James Quintessenza, M.D., co-director of the Heart Institute, encountered the “flight plan” while working at Cincinnati Children’s Hospital Medical Center and Kentucky Children’s Hospital. He previously had worked as a cardiovascular surgeon for 26 years at Johns Hopkins All Children’s.

When Quintessenza returned in 2020 to again lead the Heart Institute and the cardiovascular surgery program, he brought the “flight plan” concept with him.
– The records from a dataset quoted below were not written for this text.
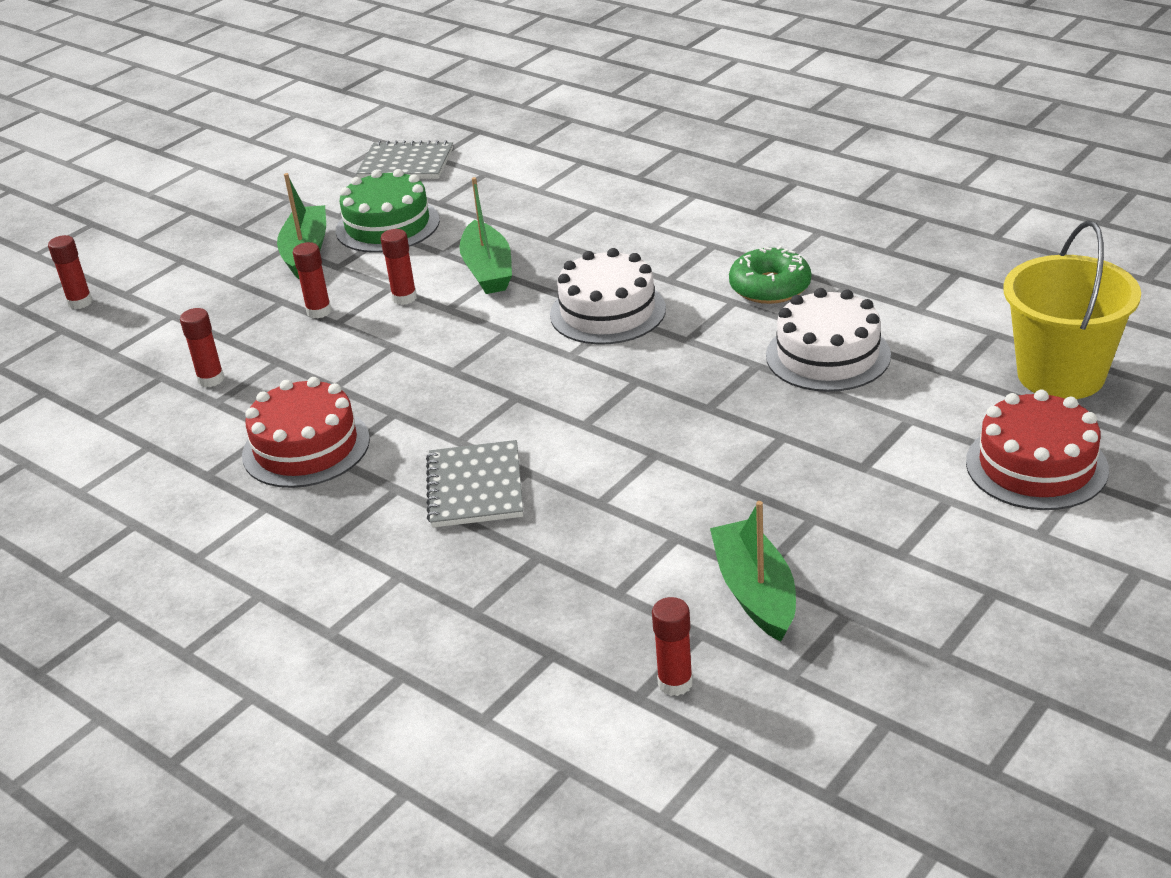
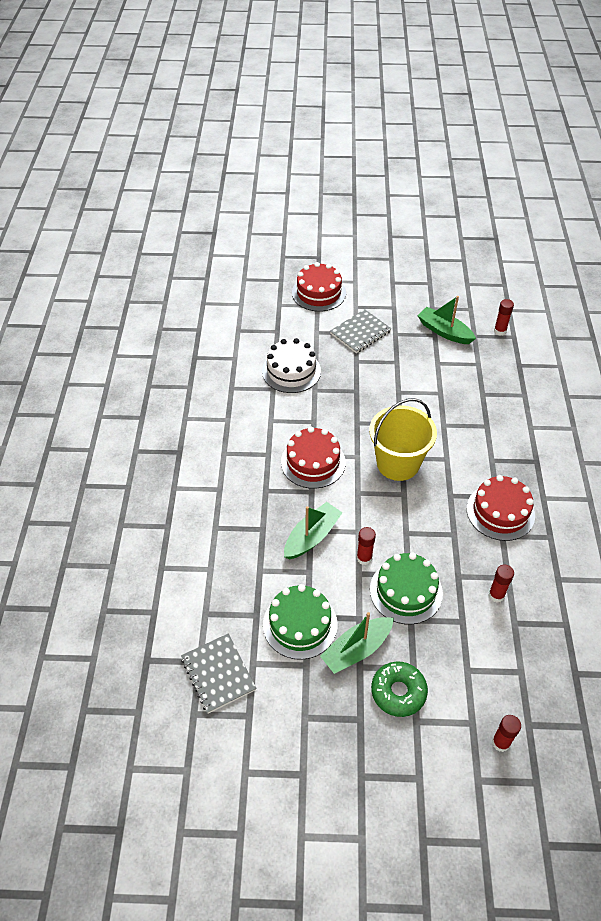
camera: 130 degrees left, 15 degrees up
red glue stick [292,242,332,319] -> green cake [370,552,443,624]
grey notebook [426,440,523,528] -> grey notebook moved to [330,309,391,353]
white cake [550,248,666,345] -> red cake [281,427,346,489]
green boat [710,501,796,642] -> green boat turned 90 degrees clockwise [417,296,476,344]
green donut [729,246,811,304] -> green donut moved to [371,662,428,717]
yellow bucket [1003,220,1141,399] -> yellow bucket moved to [369,398,437,481]

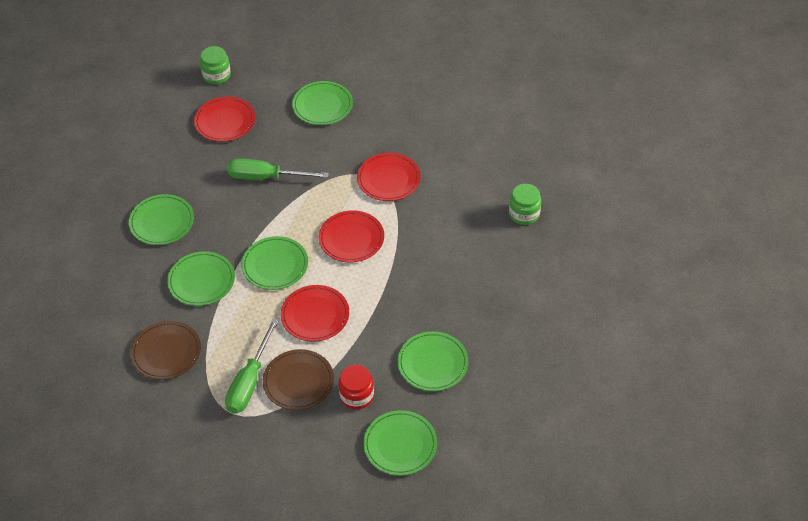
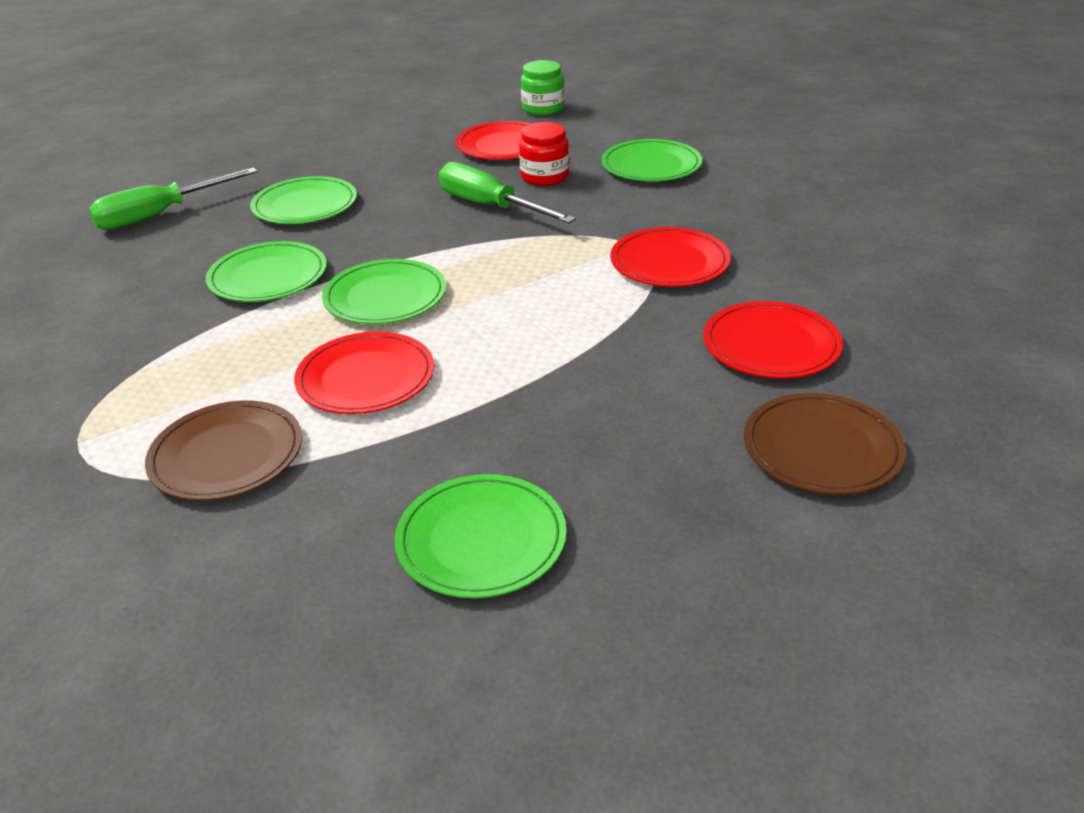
camera: 35 degrees right, 15 degrees down
brown plate [131,321,201,380] -> brown plate moved to [744,393,906,495]
green screwdriver [225,318,279,413] -> green screwdriver moved to [88,168,258,230]
red plate [319,210,384,262] -> red plate moved to [703,301,843,379]
red jar [338,365,374,409] -> red jar moved to [519,122,569,186]
green plate [363,410,437,476] -> none
green jar [509,184,541,225] -> none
“I thought it was a valuable tool for evaluating performance in a non-judgmental way and building a team,” Quintessenza says. “We have adapted it for our program. It has been useful in creating and clarifying communication and improving procedures and outcomes.”

How It Works

The five “pilots” in the program are Stock, representing the cardiovascular intensive care unit (CVICU); Frankie Gilliland, D.N.P., representing advanced practice providers in CVICU; Shah (cardiology); physician assistant Jennifer Davis, P.A.-C., (cardiothoracic surgery) and Vyas Kartha, M.D., (anesthesiology). They are responsible for data entry and scoring each area on a four-point scale with four as the highest.
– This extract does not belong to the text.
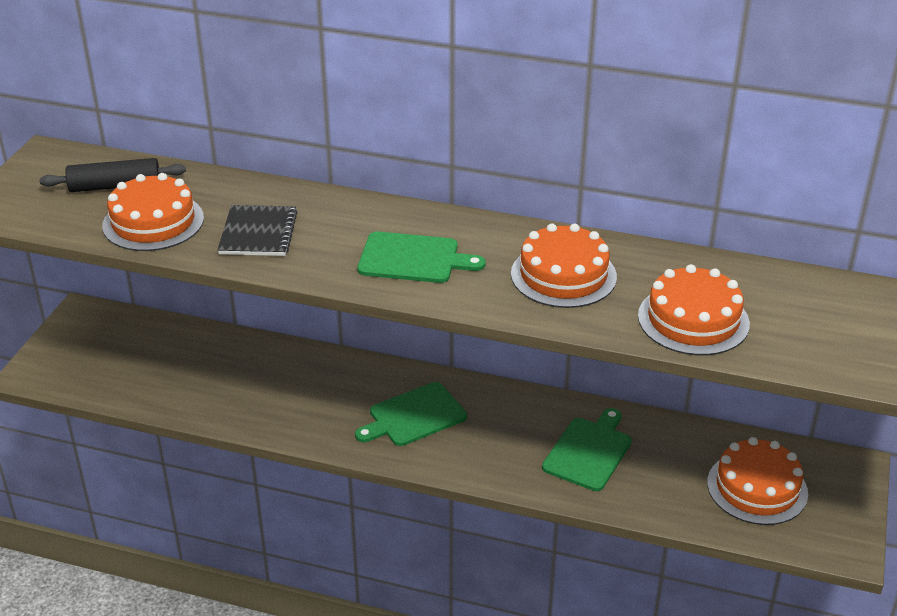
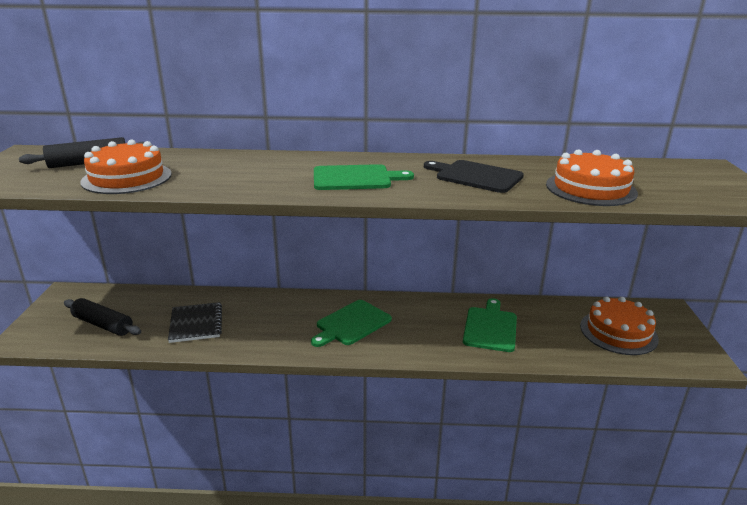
camera: 15 degrees left, 10 degrees down
black notebook [218,205,298,256] -> black notebook moved to [168,302,222,343]
orange cake [511,223,617,308] -> black cutting board [424,160,524,193]
none -> black rolling pin [64,298,141,336]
Stock generally leads the weekly discussion, which might include one to six cases, depending on the number of surgeries and discharges before Friday morning. Each patient outcome is assigned a color, taking into account risk factors: green (better than expected), yellow or red.
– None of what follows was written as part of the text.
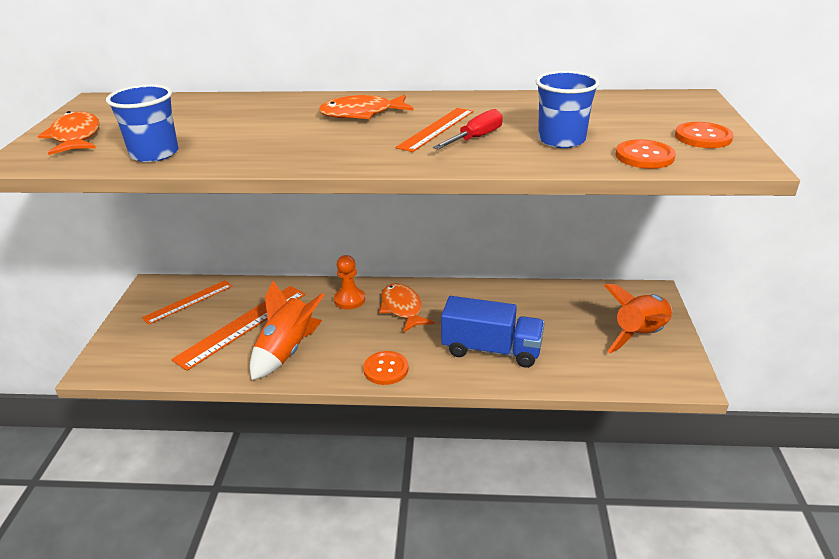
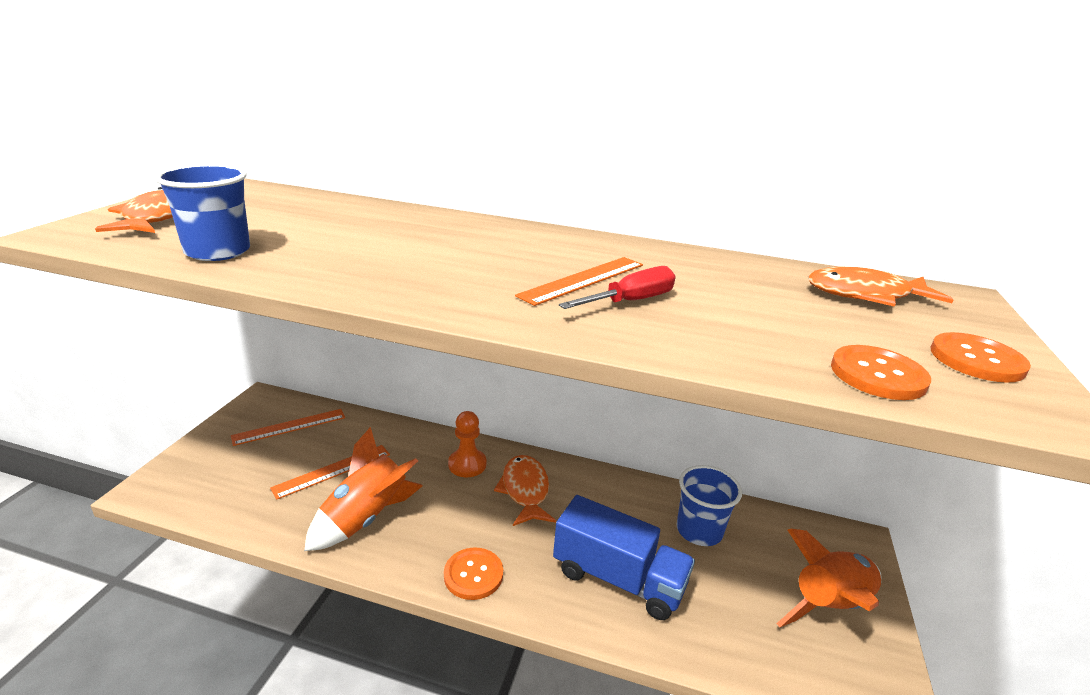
camera: 10 degrees right, 5 degrees down
orange ruler [171,286,306,371] -> orange ruler [270,445,390,499], size x0.64
orange fish [319,95,414,119] -> orange fish moved to [808,267,953,307]
blue cup [536,71,600,148] -> blue cup moved to [677,465,742,546]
Each case includes a brief patient cardiac history, including previous surgeries if any, current cardiac condition or defect that led to surgery or catheterization palliation, and any associated health conditions or risk factors. Then, Stock describes the surgical procedure, any anesthesia events, postoperative course — including events that changed the expected course (cardiac arrest, need for mechanical circulatory support/ECMO/VAD, infections, any hospital acquired conditions) — and finally the discharge. The discussion includes a graphical illustration of expected and unexpected clinical events. They report on any significant findings from echocardiogram, CT scans or any other studies, such as MRI/MRA. After the presentation, an open discussion allows team members to give input and raise concerns. This could be anything from surgical decision making, missed diagnosis, quality of equipment, personnel, quality of data interpretation or discharge issues. After the meeting, the pilots create a score on the four-point scale for each area.

“The plan is undergoing constant modifications to accommodate for quality improvement questions, administrative questions and potential research,” Stock says.

One change borne out of the “flight plan” discussions was the addition of a discharge coordinator to smooth out the process of sending patients home. Another involved a modification of a surgical technique to reduce the frequency of a complication that had led to an increase in length of stay. The team currently has a quality improvement project underway related to reducing surgical site infections.

The Heart Institute Flight Plan team won the Innovations in Clinical Care Award for Johns Hopkins All Children’s in the 2021 Johns Hopkins Medicine Clinical Awards.

“The flight plan continues to evolve, but it already has made valuable contributions toward patient safety,” Shah says. “The framework allows for discussion that makes us all better.”